* [Input material]

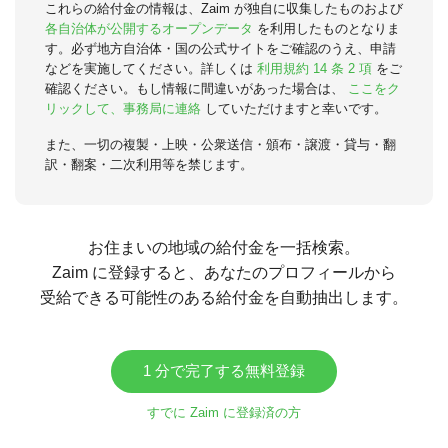
これらの給付金の情報は、Zaim が独自に収集したものおよび
各自治体が公開するオープンデータ
を利用したものとなりま
す。必ず地方自治体・国の公式サイトをご確認のうえ、申請
などを実施してください。詳しくは
利用規約 14 条 2 項
をご
確認ください。もし情報に間違いがあった場合は、
ここをク
リックして、事務局に連絡
していただけますと幸いです。
また、一切の複製・上映・公衆送信・頒布・譲渡・貸与・翻
訳・翻案・二次利用等を禁じます。
お住まいの地域の給付金を一括検索。
Zaim に登録すると、あなたのプロフィールから
受給できる可能性のある給付金を自動抽出します。
1 分で完了する無料登録
すでに Zaim に登録済の方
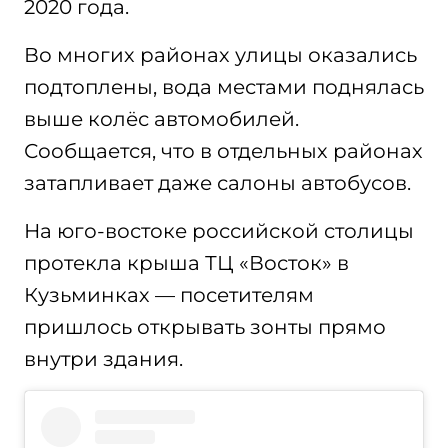
2020 года.
Во многих районах улицы оказались
подтоплены, вода местами поднялась
выше колёс автомобилей.
Сообщается, что в отдельных районах
затапливает даже салоны автобусов.
На юго-востоке российской столицы
протекла крыша ТЦ «Восток» в
Кузьминках — посетителям
пришлось открывать зонты прямо
внутри здания.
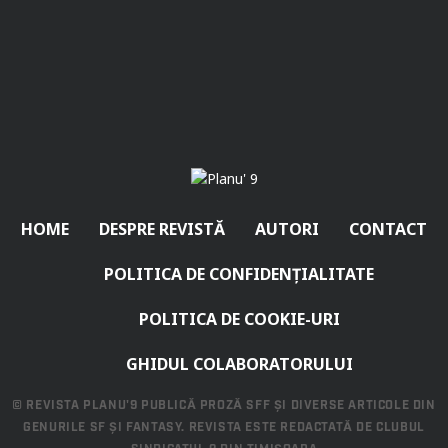
HOME
DESPRE REVISTĂ
AUTORI
CONTACT
POLITICA DE CONFIDENȚIALITATE
POLITICA DE COOKIE-URI
GHIDUL COLABORATORULUI
© REVISTA PLANU'9 PUBLICĂ PROZĂ SFF ȘI DIVERSE ARTICOLE DIN
GENURILE SF ȘI FANTASY. REVISTA ESTE REDACTATĂ DE CLUBUL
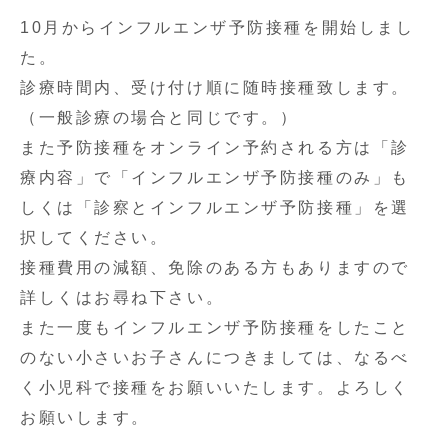
10月からインフルエンザ予防接種を開始しまし
た。
診療時間内、受け付け順に随時接種致します。
（一般診療の場合と同じです。）
また予防接種をオンライン予約される方は「診
療内容」で「インフルエンザ予防接種のみ」も
しくは「診察とインフルエンザ予防接種」を選
択してください。
接種費用の減額、免除のある方もありますので
詳しくはお尋ね下さい。
また一度もインフルエンザ予防接種をしたこと
のない小さいお子さんにつきましては、なるべ
く小児科で接種をお願いいたします。よろしく
お願いします。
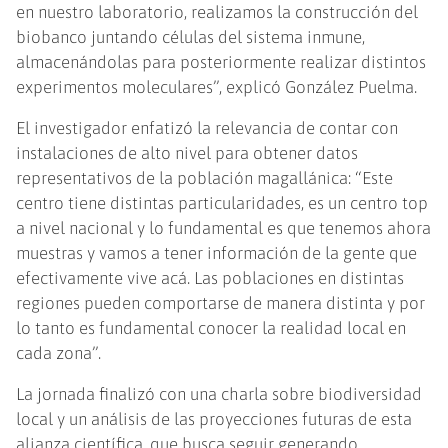
en nuestro laboratorio, realizamos la construcción del
biobanco juntando células del sistema inmune,
almacenándolas para posteriormente realizar distintos
experimentos moleculares”, explicó González Puelma.
El investigador enfatizó la relevancia de contar con
instalaciones de alto nivel para obtener datos
representativos de la población magallánica: “Este
centro tiene distintas particularidades, es un centro top
a nivel nacional y lo fundamental es que tenemos ahora
muestras y vamos a tener información de la gente que
efectivamente vive acá. Las poblaciones en distintas
regiones pueden comportarse de manera distinta y por
lo tanto es fundamental conocer la realidad local en
cada zona”.
La jornada finalizó con una charla sobre biodiversidad
local y un análisis de las proyecciones futuras de esta
alianza científica, que busca seguir generando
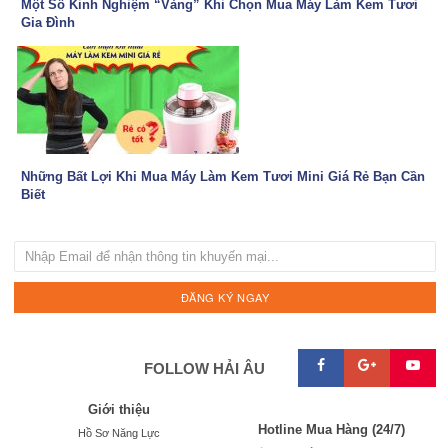
Một Số Kinh Nghiệm “Vàng” Khi Chọn Mua Máy Làm Kem Tươi
Gia Đình
Những Bất Lợi Khi Mua Máy Làm Kem Tươi Mini Giá Rẻ Bạn Cần
Biết



FOLLOW HẢI ÂU
Giới thiệu
Hotline Mua Hàng (24/7)
Hồ Sơ Năng Lực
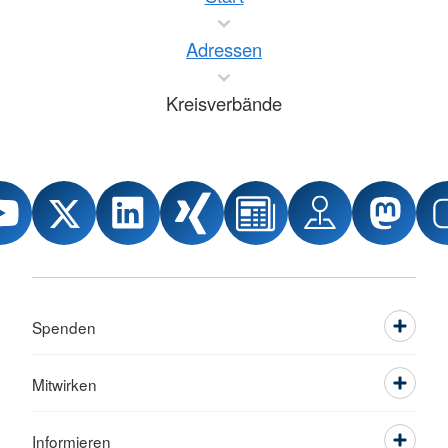
Adressen
Kreisverbände
Spenden
Mitwirken
Informieren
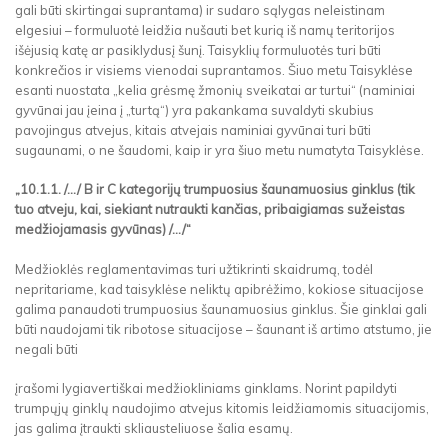
gali būti skirtingai suprantama) ir sudaro sąlygas neleistinam
elgesiui – formuluotė leidžia nušauti bet kurią iš namų teritorijos
išėjusią katę ar pasiklydusį šunį. Taisyklių formuluotės turi būti
konkrečios ir visiems vienodai suprantamos. Šiuo metu Taisyklėse
esanti nuostata „kelia grėsmę žmonių sveikatai ar turtui“ (naminiai
gyvūnai jau įeina į „turtą“) yra pakankama suvaldyti skubius
pavojingus atvejus, kitais atvejais naminiai gyvūnai turi būti
sugaunami, o ne šaudomi, kaip ir yra šiuo metu numatyta Taisyklėse.
„10.1.1. /.../ B ir C kategorijų trumpuosius šaunamuosius ginklus (tik
tuo atveju, kai, siekiant nutraukti kančias, pribaigiamas sužeistas
medžiojamasis gyvūnas) /.../“
Medžioklės reglamentavimas turi užtikrinti skaidrumą, todėl
nepritariame, kad taisyklėse neliktų apibrėžimo, kokiose situacijose
galima panaudoti trumpuosius šaunamuosius ginklus. Šie ginklai gali
būti naudojami tik ribotose situacijose – šaunant iš artimo atstumo, jie
negali būti
įrašomi lygiavertiškai medžiokliniams ginklams. Norint papildyti
trumpųjų ginklų naudojimo atvejus kitomis leidžiamomis situacijomis,
jas galima įtraukti skliausteliuose šalia esamų.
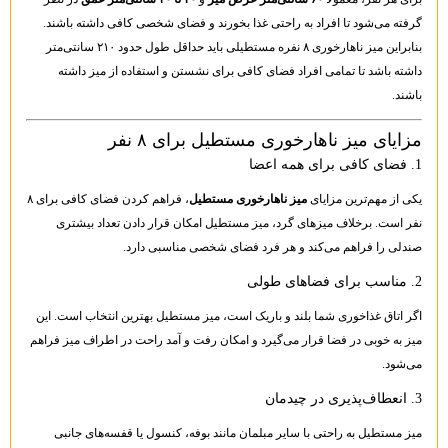
گرفته می‌شود تا افراد به راحتی غذا بخورند و فضای شخصی کافی داشته باشند.
بنابراین میز ناهارخوری ۸ نفره مستطیلی باید حداقل طول حدود ۲۱۰ سانتی‌متر
داشته باشد تا تمامی افراد فضای کافی برای نشستن و استفاده از میز داشته
باشند.
مزایای میز ناهارخوری مستطیل برای ۸ نفر
1. فضای کافی برای همه اعضا
یکی از مهم‌ترین مزایای
میز ناهارخوری مستطیل
، فراهم کردن فضای کافی برای ۸
نفر است. برخلاف میزهای گرد، میز مستطیل امکان قرار دادن تعداد بیشتری
صندلی را فراهم می‌کند و هر فرد فضای شخصی مناسبی دارد.
2. مناسب برای فضاهای طولی
اگر اتاق غذاخوری شما بلند و باریک است، میز مستطیل بهترین انتخاب است. این
میز به خوبی در فضا قرار می‌گیرد و امکان رفت و آمد راحت در اطراف میز فراهم
می‌شود.
3. انعطاف‌پذیری در چیدمان
میز مستطیل به راحتی با سایر مبلمان مانند بوفه، کنسول یا قفسه‌های جانبی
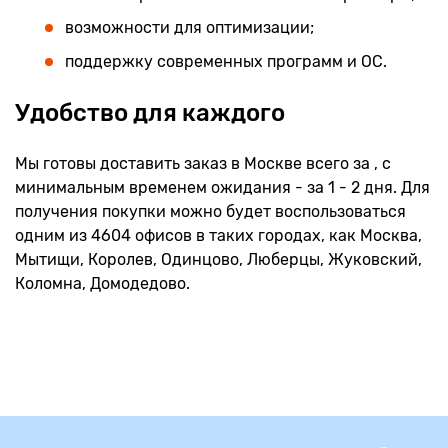
возможности для оптимизации;
поддержку современных программ и ОС.
Удобство для каждого
Мы готовы доставить заказ в Москве всего за , с
минимальным временем ожидания - за 1 - 2 дня. Для
получения покупки можно будет воспользоваться
одним из 4604 офисов в таких городах, как Москва,
Мытищи, Королев, Одинцово, Люберцы, Жуковский,
Коломна, Домодедово.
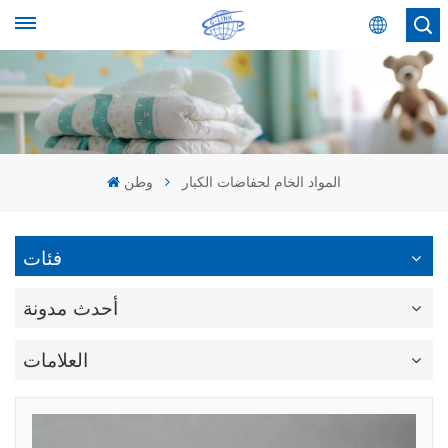
عربي
English
Español
المواد الخام لحفاضات الكبار
وطن
عربي
فئات
أحدث مدونة
العلامات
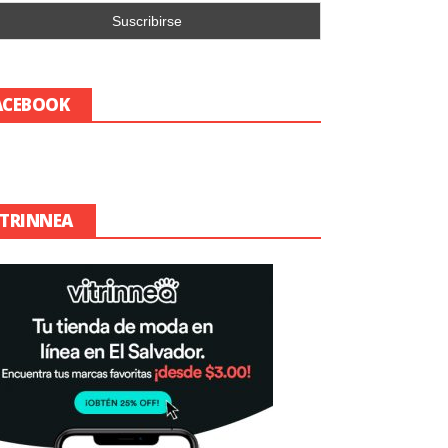
ACEBOOK
ITRINNEA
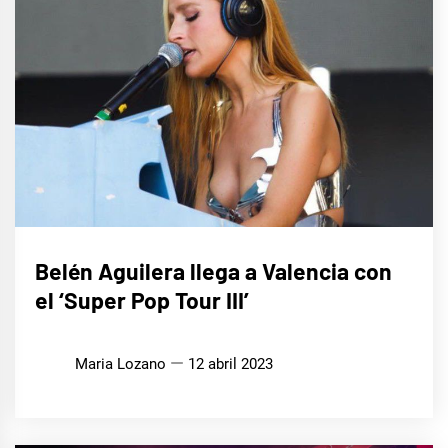
MÚSICA
Belén Aguilera llega a Valencia con
el ‘Super Pop Tour III’
Maria Lozano
12 abril 2023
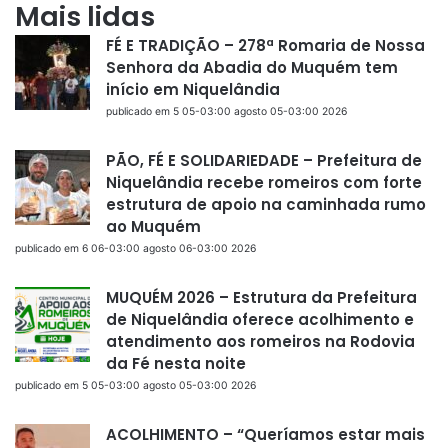
Mais lidas
FÉ E TRADIÇÃO – 278ª Romaria de Nossa
Senhora da Abadia do Muquém tem
início em Niquelândia
publicado em 5 05-03:00 agosto 05-03:00 2026
PÃO, FÉ E SOLIDARIEDADE – Prefeitura de
Niquelândia recebe romeiros com forte
estrutura de apoio na caminhada rumo
ao Muquém
publicado em 6 06-03:00 agosto 06-03:00 2026
MUQUÉM 2026 – Estrutura da Prefeitura
de Niquelândia oferece acolhimento e
atendimento aos romeiros na Rodovia
da Fé nesta noite
publicado em 5 05-03:00 agosto 05-03:00 2026
ACOLHIMENTO – “Queríamos estar mais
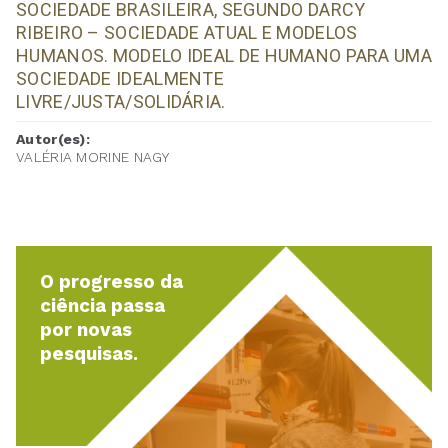
SOCIEDADE BRASILEIRA, SEGUNDO DARCY
RIBEIRO – SOCIEDADE ATUAL E MODELOS
HUMANOS. MODELO IDEAL DE HUMANO PARA UMA
SOCIEDADE IDEALMENTE
LIVRE/JUSTA/SOLIDÁRIA.
Autor(es):
VALÉRIA MORINE NAGY
O progresso da
ciência passa
por novas
pesquisas.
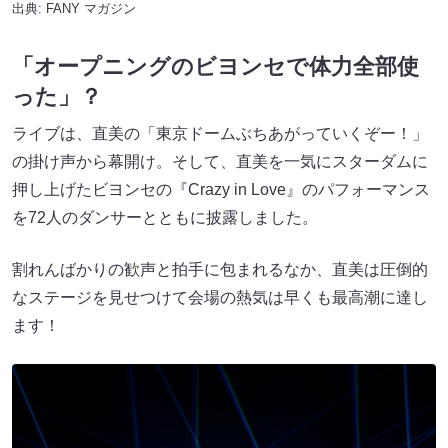
出典:
FANY マガジン
「オープニングのビヨンセで体力全部使
った」？
ライブは、直美の「東京ドームぶちあがっていくぞー！」
の掛け声から幕開け。そして、直美を一気にスターダムに
押し上げたビヨンセの『Crazy in Love』のパフォーマンス
を72人のダンサーとともに披露しました。
割れんばかりの歓声と拍手に包まれるなか、直美は圧倒的
なステージを見せつけて会場の熱気は早くも最高潮に達し
ます！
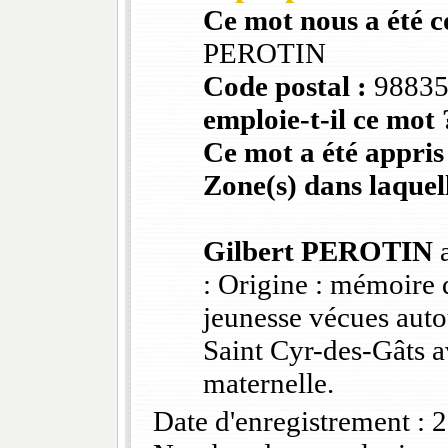
Ce mot nous a été 
PEROTIN
Code postal :
9883
emploie-t-il ce mot 
Ce mot a été appris
Zone(s) dans laquell
Gilbert PEROTIN
a
: Origine : mémoire 
jeunesse vécues auto
Saint Cyr-des-Gâts 
maternelle.
Date d'enregistrement :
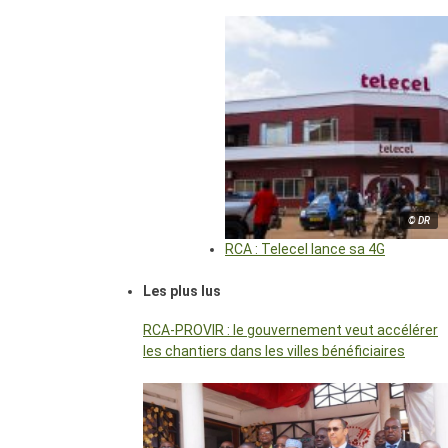
© DR
RCA : Telecel lance sa 4G
Les plus lus
RCA-PROVIR : le gouvernement veut accélérer
les chantiers dans les villes bénéficiaires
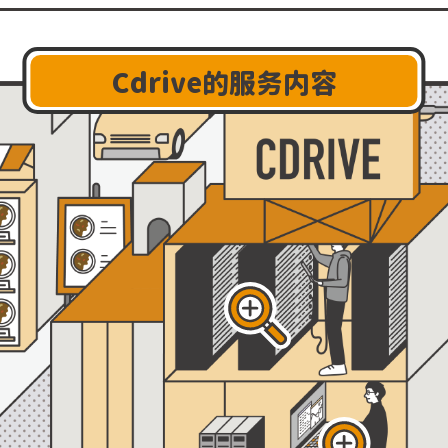
Cdrive的服务内容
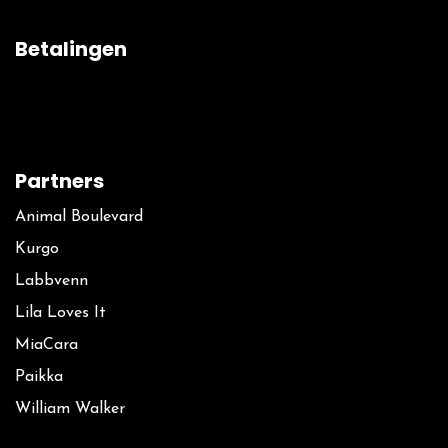
Betalingen
Partners
Animal Boulevard
Kurgo
La​bbvenn
Lila Loves It
MiaCara
Paikka
William Walker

* [How to complete this task]
Pictures are to be left out while the lines from the beginning of the records through the line with "подтоплены, вода местами поднялась" are copied word for word.

* [Result for this exercise]
これらの給付金の情報は、Zaim が独自に収集したものおよび
各自治体が公開するオープンデータ
を利用したものとなりま
す。必ず地方自治体・国の公式サイトをご確認のうえ、申請
などを実施してください。詳しくは
利用規約 14 条 2 項
をご
確認ください。もし情報に間違いがあった場合は、
ここをク
リックして、事務局に連絡
していただけますと幸いです。
また、一切の複製・上映・公衆送信・頒布・譲渡・貸与・翻
訳・翻案・二次利用等を禁じます。
お住まいの地域の給付金を一括検索。
Zaim に登録すると、あなたのプロフィールから
受給できる可能性のある給付金を自動抽出します。
1 分で完了する無料登録
すでに Zaim に登録済の方
2020 года.
Во многих районах улицы оказались
подтоплены, вода местами поднялась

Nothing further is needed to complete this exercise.